Now it is not of so much importance to know who favored directly the plot that has failed, and is repudiated as a failure, as it is to know who is for the continuance of this warfare, in its widest sense, who are disposed to go on, and how far, in this anti-Southern crusade, which heats up desperate minds to such shocking excesses; how far the judgment, the conscience, and the patriotism of the North will permit them to tolerate the class of men as their leaders who have voluntarily, by participation, or connivance, by actual aid or criminal silence, encouraged the atrocious scheme of robbery, sedition and murder, the saturnalia of blood and rapine, which Brown sought to create in Virginia; and how far they will continue to permit themselves to be misled by the demagogues of the pulpit, the stump, and the legislative chambers, by whose visionary doctrines, wild, exhortations, and fiery denunciations, the popular mind has been heated to a frenzied hatred of the South, and their ignorant and desperate followed made to believe that they are doing a righteous work, and earning great rewards, besides the little private gains they can pick up for themselves in the disorders they create.

Here is the real lesson to be drawn from the Harper's Ferry outbreak: It is a solemn appeal to the North to consider well what it owes to the South, to the constitution, and to our common country, in its dealings with the Harper's Ferry rioters, and their councellors, abettors and teachers.

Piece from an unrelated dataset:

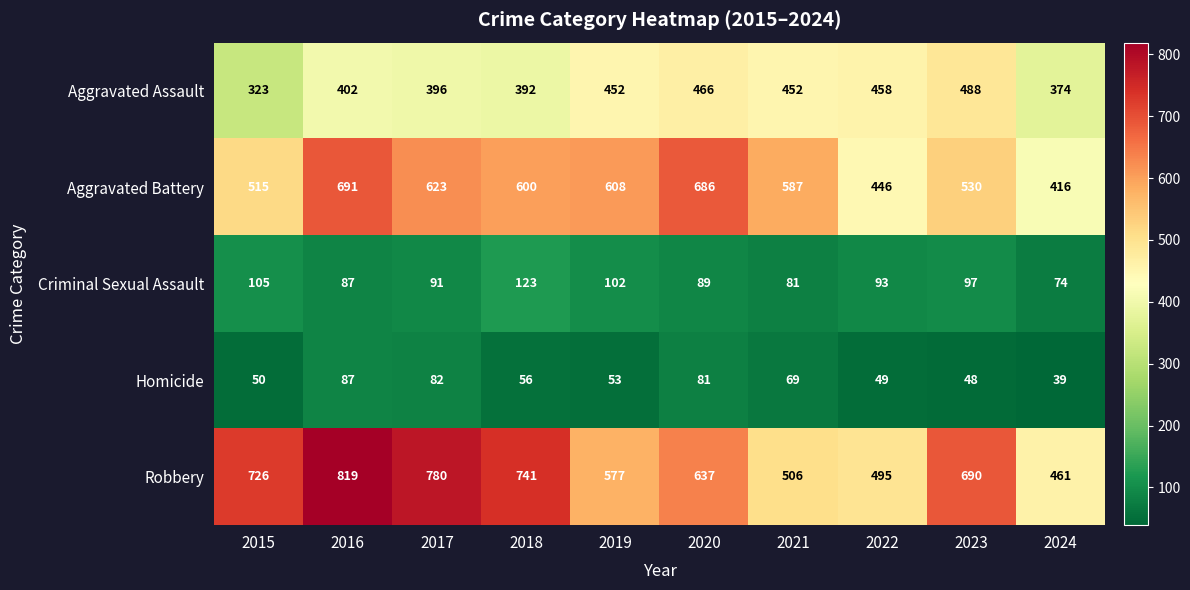

What is the difference between the highest and lowest values at 2016?

732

The response thus far, to this inquiry, is encouraging to the hope that the great body of the Northern people are awaking to the peril of the position into which they have been unwittingly drawn, by unprincipled and selfish men. May the event justify the hope, in the dismissal of the mischief makers from the post of leaders, and the restoration of a constitutional rule of order, for the faction and frenzy which has brought the country into its present state of discord of danger.